Peki nerelerde yok ediliyordu? Tarlada çalıştırmak için erkek çocuklarının tercih edildiği kırsal kesimde mi? Hayır. Onların ultrasondan yararlanma imkanı yok gibiydi. Ultrasonla bebeğin cinsiyetini öğrendikten sonra kürtaja başvuranlar orta ve üst kastlardan, eğitimli ve varlıklı ailelerdi. Yeni Delhi’nin en lüks semtinde her bin erkek çocuğuna 845 kız çocuğu düşüyordu. Ultrasonun devreye girmesinden sonra, 1978-1998 yılları arasında seçici kürtajlar nedeniyle nüfus dengesi 20 yıl içinde altüst olmuştu.

Varlıklı aileler kız çocuk istemiyordu, çünkü Hint geleneklerine göre kızların yüklüce miktarda drahoma sahibi olması, damat tarafındaki her akrabaya pahalı hediyeler verilmesi gerekiyordu.
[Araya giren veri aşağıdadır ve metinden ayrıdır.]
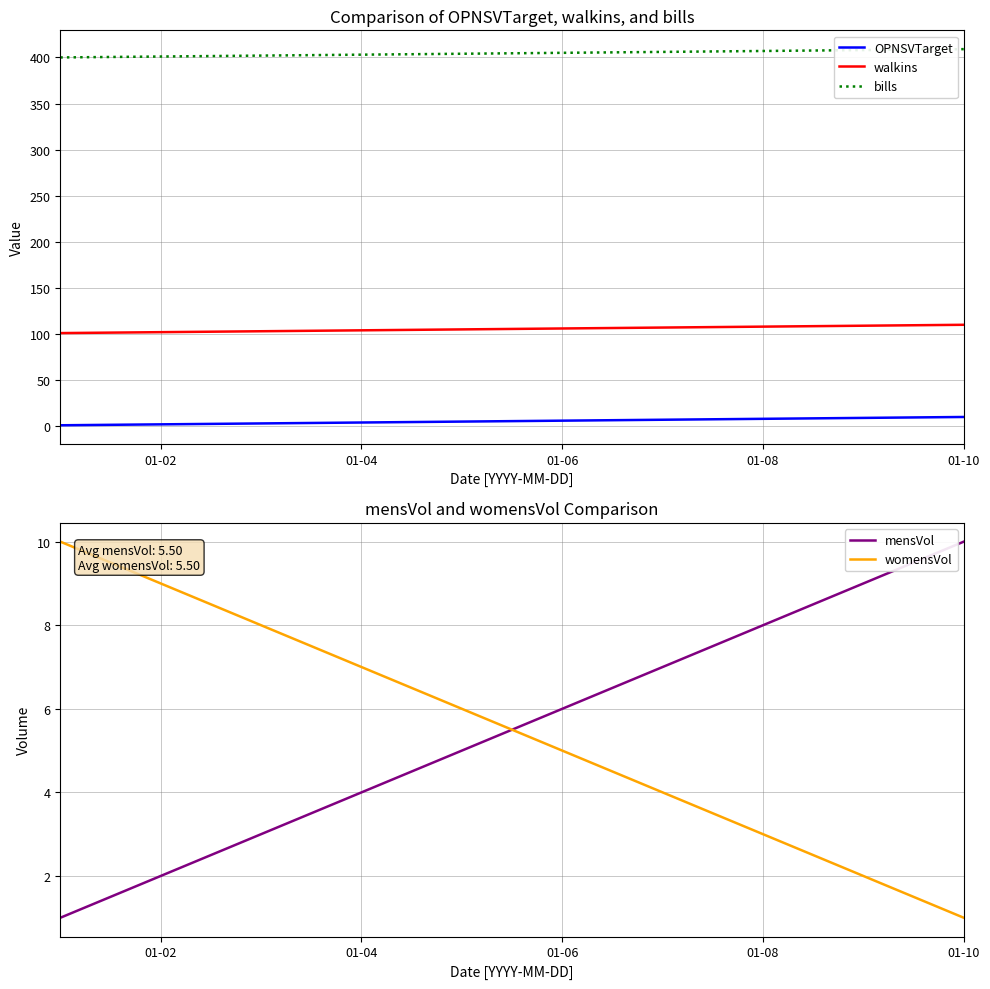

Which series has the largest range (max minus min)?

OPNSVTarget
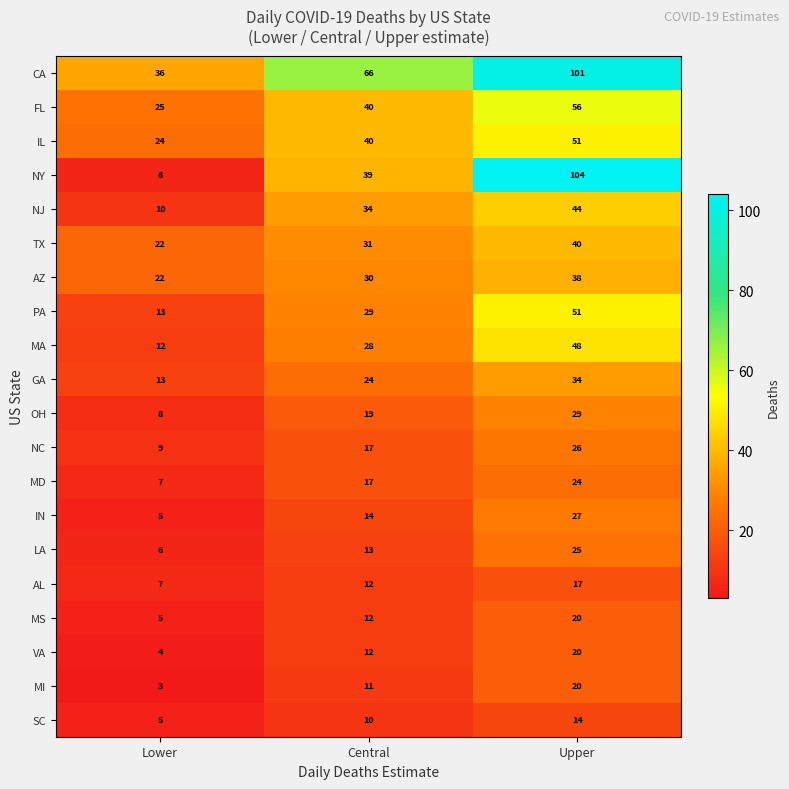

How many distinct data groups are displayed?

20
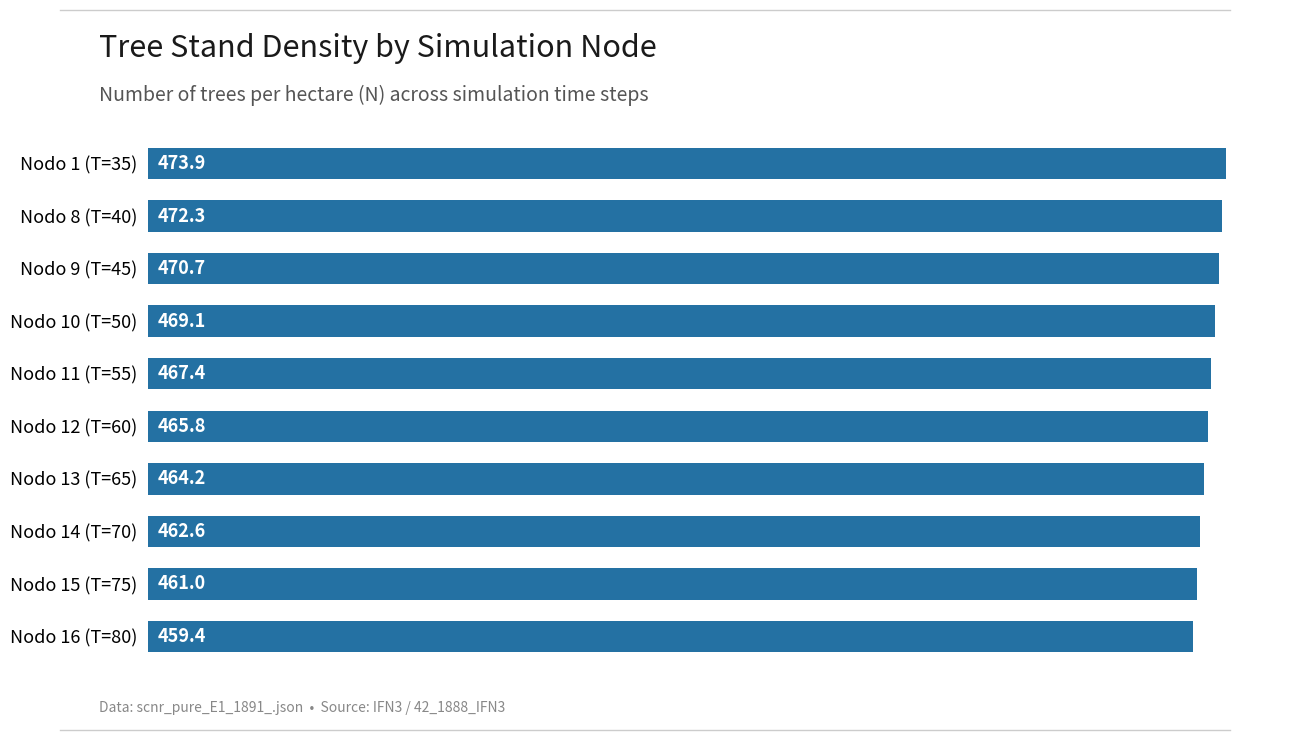

Rank the categories by value from lowest to highest.

Nodo 16 (T=80), Nodo 15 (T=75), Nodo 14 (T=70), Nodo 13 (T=65), Nodo 12 (T=60), Nodo 11 (T=55), Nodo 10 (T=50), Nodo 9 (T=45), Nodo 8 (T=40), Nodo 1 (T=35)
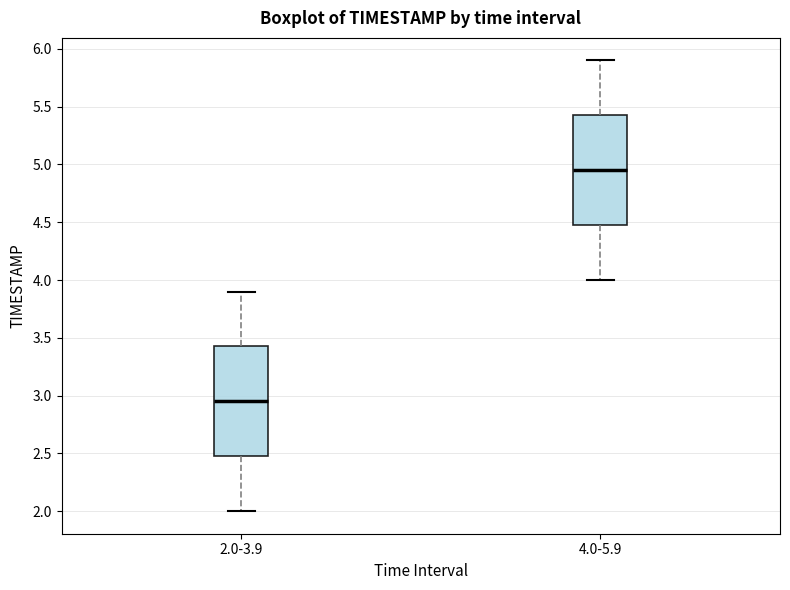

Reading left to right, read every box against the y-axis: the position of its median line, the range the box covers, and the ends of its whiskers. The values are not printed on the chart, so give them approximately, as read against the axis.

2.0-3.9: median 2.95, box 2.50 to 3.45, whiskers 2.00 to 3.90
4.0-5.9: median 4.95, box 4.50 to 5.45, whiskers 4.00 to 5.90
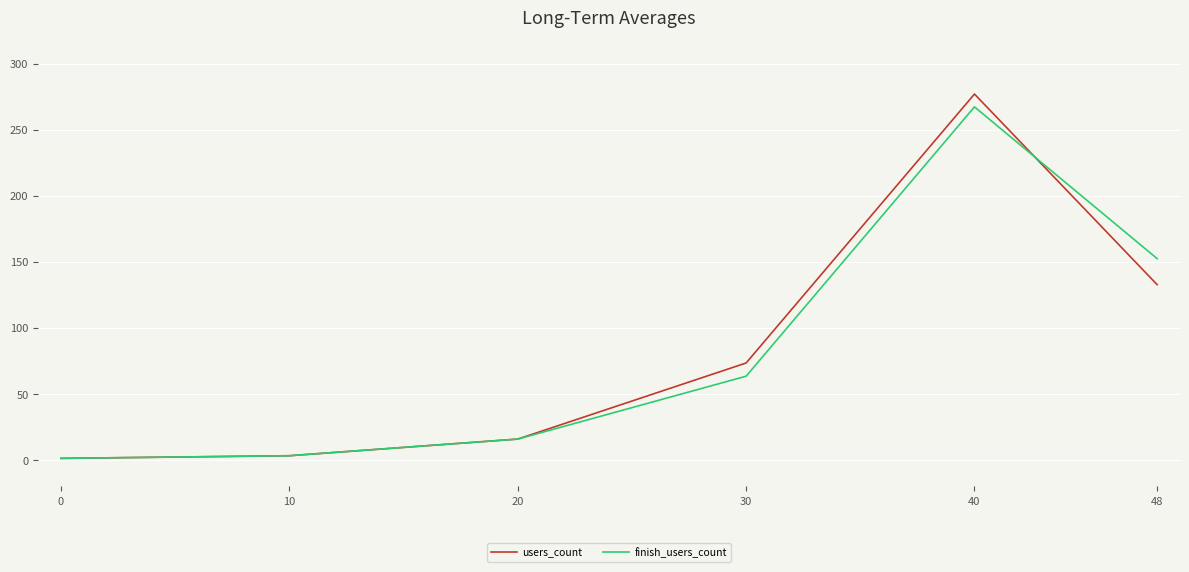

At which category is the sum across all series the highest?

40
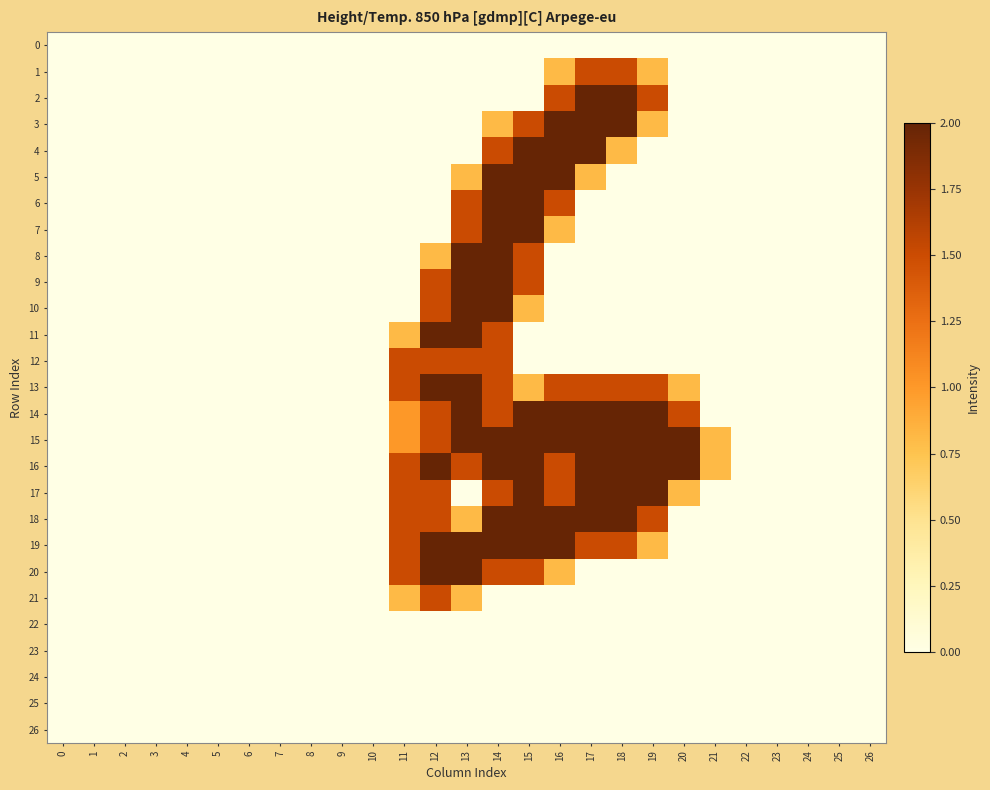

Reading left to right, list all the values displayed in this chart.

0: 0=0.0	1=0.0	2=0.0	3=0.0	4=0.0	5=0.0	6=0.0	7=0.0	8=0.0	9=0.0	10=0.0	11=0.0	12=0.0	13=0.0	14=0.0	15=0.0	16=0.0	17=0.0	18=0.0	19=0.0	20=0.0	21=0.0	22=0.0	23=0.0	24=0.0	25=0.0	26=0.0
1: 0=0.0	1=0.0	2=0.0	3=0.0	4=0.0	5=0.0	6=0.0	7=0.0	8=0.0	9=0.0	10=0.0	11=0.0	12=0.0	13=0.0	14=0.0	15=0.0	16=0.8	17=1.5	18=1.5	19=0.8	20=0.0	21=0.0	22=0.0	23=0.0	24=0.0	25=0.0	26=0.0
2: 0=0.0	1=0.0	2=0.0	3=0.0	4=0.0	5=0.0	6=0.0	7=0.0	8=0.0	9=0.0	10=0.0	11=0.0	12=0.0	13=0.0	14=0.0	15=0.0	16=1.5	17=2.0	18=2.0	19=1.5	20=0.0	21=0.0	22=0.0	23=0.0	24=0.0	25=0.0	26=0.0
3: 0=0.0	1=0.0	2=0.0	3=0.0	4=0.0	5=0.0	6=0.0	7=0.0	8=0.0	9=0.0	10=0.0	11=0.0	12=0.0	13=0.0	14=0.8	15=1.5	16=2.0	17=2.0	18=2.0	19=0.8	20=0.0	21=0.0	22=0.0	23=0.0	24=0.0	25=0.0	26=0.0
4: 0=0.0	1=0.0	2=0.0	3=0.0	4=0.0	5=0.0	6=0.0	7=0.0	8=0.0	9=0.0	10=0.0	11=0.0	12=0.0	13=0.0	14=1.5	15=2.0	16=2.0	17=2.0	18=0.8	19=0.0	20=0.0	21=0.0	22=0.0	23=0.0	24=0.0	25=0.0	26=0.0
5: 0=0.0	1=0.0	2=0.0	3=0.0	4=0.0	5=0.0	6=0.0	7=0.0	8=0.0	9=0.0	10=0.0	11=0.0	12=0.0	13=0.8	14=2.0	15=2.0	16=2.0	17=0.8	18=0.0	19=0.0	20=0.0	21=0.0	22=0.0	23=0.0	24=0.0	25=0.0	26=0.0
6: 0=0.0	1=0.0	2=0.0	3=0.0	4=0.0	5=0.0	6=0.0	7=0.0	8=0.0	9=0.0	10=0.0	11=0.0	12=0.0	13=1.5	14=2.0	15=2.0	16=1.5	17=0.0	18=0.0	19=0.0	20=0.0	21=0.0	22=0.0	23=0.0	24=0.0	25=0.0	26=0.0
7: 0=0.0	1=0.0	2=0.0	3=0.0	4=0.0	5=0.0	6=0.0	7=0.0	8=0.0	9=0.0	10=0.0	11=0.0	12=0.0	13=1.5	14=2.0	15=2.0	16=0.8	17=0.0	18=0.0	19=0.0	20=0.0	21=0.0	22=0.0	23=0.0	24=0.0	25=0.0	26=0.0
8: 0=0.0	1=0.0	2=0.0	3=0.0	4=0.0	5=0.0	6=0.0	7=0.0	8=0.0	9=0.0	10=0.0	11=0.0	12=0.8	13=2.0	14=2.0	15=1.5	16=0.0	17=0.0	18=0.0	19=0.0	20=0.0	21=0.0	22=0.0	23=0.0	24=0.0	25=0.0	26=0.0
9: 0=0.0	1=0.0	2=0.0	3=0.0	4=0.0	5=0.0	6=0.0	7=0.0	8=0.0	9=0.0	10=0.0	11=0.0	12=1.5	13=2.0	14=2.0	15=1.5	16=0.0	17=0.0	18=0.0	19=0.0	20=0.0	21=0.0	22=0.0	23=0.0	24=0.0	25=0.0	26=0.0
10: 0=0.0	1=0.0	2=0.0	3=0.0	4=0.0	5=0.0	6=0.0	7=0.0	8=0.0	9=0.0	10=0.0	11=0.0	12=1.5	13=2.0	14=2.0	15=0.8	16=0.0	17=0.0	18=0.0	19=0.0	20=0.0	21=0.0	22=0.0	23=0.0	24=0.0	25=0.0	26=0.0
11: 0=0.0	1=0.0	2=0.0	3=0.0	4=0.0	5=0.0	6=0.0	7=0.0	8=0.0	9=0.0	10=0.0	11=0.8	12=2.0	13=2.0	14=1.5	15=0.0	16=0.0	17=0.0	18=0.0	19=0.0	20=0.0	21=0.0	22=0.0	23=0.0	24=0.0	25=0.0	26=0.0
12: 0=0.0	1=0.0	2=0.0	3=0.0	4=0.0	5=0.0	6=0.0	7=0.0	8=0.0	9=0.0	10=0.0	11=1.5	12=1.5	13=1.5	14=1.5	15=0.0	16=0.0	17=0.0	18=0.0	19=0.0	20=0.0	21=0.0	22=0.0	23=0.0	24=0.0	25=0.0	26=0.0
13: 0=0.0	1=0.0	2=0.0	3=0.0	4=0.0	5=0.0	6=0.0	7=0.0	8=0.0	9=0.0	10=0.0	11=1.5	12=2.0	13=2.0	14=1.5	15=0.8	16=1.5	17=1.5	18=1.5	19=1.5	20=0.8	21=0.0	22=0.0	23=0.0	24=0.0	25=0.0	26=0.0
14: 0=0.0	1=0.0	2=0.0	3=0.0	4=0.0	5=0.0	6=0.0	7=0.0	8=0.0	9=0.0	10=0.0	11=1.0	12=1.5	13=2.0	14=1.5	15=2.0	16=2.0	17=2.0	18=2.0	19=2.0	20=1.5	21=0.0	22=0.0	23=0.0	24=0.0	25=0.0	26=0.0
15: 0=0.0	1=0.0	2=0.0	3=0.0	4=0.0	5=0.0	6=0.0	7=0.0	8=0.0	9=0.0	10=0.0	11=1.0	12=1.5	13=2.0	14=2.0	15=2.0	16=2.0	17=2.0	18=2.0	19=2.0	20=2.0	21=0.8	22=0.0	23=0.0	24=0.0	25=0.0	26=0.0
16: 0=0.0	1=0.0	2=0.0	3=0.0	4=0.0	5=0.0	6=0.0	7=0.0	8=0.0	9=0.0	10=0.0	11=1.5	12=2.0	13=1.5	14=2.0	15=2.0	16=1.5	17=2.0	18=2.0	19=2.0	20=2.0	21=0.8	22=0.0	23=0.0	24=0.0	25=0.0	26=0.0
17: 0=0.0	1=0.0	2=0.0	3=0.0	4=0.0	5=0.0	6=0.0	7=0.0	8=0.0	9=0.0	10=0.0	11=1.5	12=1.5	13=0.0	14=1.5	15=2.0	16=1.5	17=2.0	18=2.0	19=2.0	20=0.8	21=0.0	22=0.0	23=0.0	24=0.0	25=0.0	26=0.0
18: 0=0.0	1=0.0	2=0.0	3=0.0	4=0.0	5=0.0	6=0.0	7=0.0	8=0.0	9=0.0	10=0.0	11=1.5	12=1.5	13=0.8	14=2.0	15=2.0	16=2.0	17=2.0	18=2.0	19=1.5	20=0.0	21=0.0	22=0.0	23=0.0	24=0.0	25=0.0	26=0.0
19: 0=0.0	1=0.0	2=0.0	3=0.0	4=0.0	5=0.0	6=0.0	7=0.0	8=0.0	9=0.0	10=0.0	11=1.5	12=2.0	13=2.0	14=2.0	15=2.0	16=2.0	17=1.5	18=1.5	19=0.8	20=0.0	21=0.0	22=0.0	23=0.0	24=0.0	25=0.0	26=0.0
20: 0=0.0	1=0.0	2=0.0	3=0.0	4=0.0	5=0.0	6=0.0	7=0.0	8=0.0	9=0.0	10=0.0	11=1.5	12=2.0	13=2.0	14=1.5	15=1.5	16=0.8	17=0.0	18=0.0	19=0.0	20=0.0	21=0.0	22=0.0	23=0.0	24=0.0	25=0.0	26=0.0
21: 0=0.0	1=0.0	2=0.0	3=0.0	4=0.0	5=0.0	6=0.0	7=0.0	8=0.0	9=0.0	10=0.0	11=0.8	12=1.5	13=0.8	14=0.0	15=0.0	16=0.0	17=0.0	18=0.0	19=0.0	20=0.0	21=0.0	22=0.0	23=0.0	24=0.0	25=0.0	26=0.0
22: 0=0.0	1=0.0	2=0.0	3=0.0	4=0.0	5=0.0	6=0.0	7=0.0	8=0.0	9=0.0	10=0.0	11=0.0	12=0.0	13=0.0	14=0.0	15=0.0	16=0.0	17=0.0	18=0.0	19=0.0	20=0.0	21=0.0	22=0.0	23=0.0	24=0.0	25=0.0	26=0.0
23: 0=0.0	1=0.0	2=0.0	3=0.0	4=0.0	5=0.0	6=0.0	7=0.0	8=0.0	9=0.0	10=0.0	11=0.0	12=0.0	13=0.0	14=0.0	15=0.0	16=0.0	17=0.0	18=0.0	19=0.0	20=0.0	21=0.0	22=0.0	23=0.0	24=0.0	25=0.0	26=0.0
24: 0=0.0	1=0.0	2=0.0	3=0.0	4=0.0	5=0.0	6=0.0	7=0.0	8=0.0	9=0.0	10=0.0	11=0.0	12=0.0	13=0.0	14=0.0	15=0.0	16=0.0	17=0.0	18=0.0	19=0.0	20=0.0	21=0.0	22=0.0	23=0.0	24=0.0	25=0.0	26=0.0
25: 0=0.0	1=0.0	2=0.0	3=0.0	4=0.0	5=0.0	6=0.0	7=0.0	8=0.0	9=0.0	10=0.0	11=0.0	12=0.0	13=0.0	14=0.0	15=0.0	16=0.0	17=0.0	18=0.0	19=0.0	20=0.0	21=0.0	22=0.0	23=0.0	24=0.0	25=0.0	26=0.0
26: 0=0.0	1=0.0	2=0.0	3=0.0	4=0.0	5=0.0	6=0.0	7=0.0	8=0.0	9=0.0	10=0.0	11=0.0	12=0.0	13=0.0	14=0.0	15=0.0	16=0.0	17=0.0	18=0.0	19=0.0	20=0.0	21=0.0	22=0.0	23=0.0	24=0.0	25=0.0	26=0.0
Hatta birçok klinik şu sloganı kullanıyordu: "İleride 100 bin rupi ödeyeceğine, şimdi bin rupi öde."

Daha mütevazı aileler de bir kız çocuk sahibi olduktan sonra ikincisini mutlaka erkek istiyordu. Çünkü kızlar çalışmayacak, evlenip mutfağı boylayacaktı.

The Lancet’teki araştırmanın yazarları şu uyarıda da bulunuyordu: Kadın-erkek nüfusundaki dengenin bozulması sonucu kız kaçırma ve tecavüzler artabilir, kadınların birden fazla erkekle evlendiği bir düzene geçilebilir. Ayrıca başta AIDS olmak üzere cinsel yolla bulaşan hastalıklarda artış olabilir.

Bu gidişi durdurmak için 2002 yılında "Kız Çocuklarını Kurtarma" kampanyası başlatıldı ve Hintli tenis yıldızı Sania Mirza gönüllü elçi oldu. Gazete ve TV’lere ilanlar verildi, ruhsatı olmayan ve gizlice cinsiyet teşhisi yapılan ultrason klinikleri kapatıldı. Ancak her kliniği denetim altında tutmak kolay değil, çünkü sayıları 27 bini buluyor.

Ve ilk kez geçen ay, Anil Sabsani adlı Hintli bir radyolog gizlice cinsiyet teşhisi yaptığı gerekçesiyle asistanıyla birlikte iki yıl hapis cezasına çarptırıldı. Bu doktor kız bebek bekleyen bir gizli ajan tarafından tuzağa düşürülmüştü. Doktor, cinsiyet tespiti için ilave para aldıktan sonra "Bebeğiniz kız ama, çaresine bakabiliriz" deyince yakayı ele vermişti.

Şimdi aynı yöntemle tuzağa düşürülen üç doktor daha yargı sırasını bekliyor.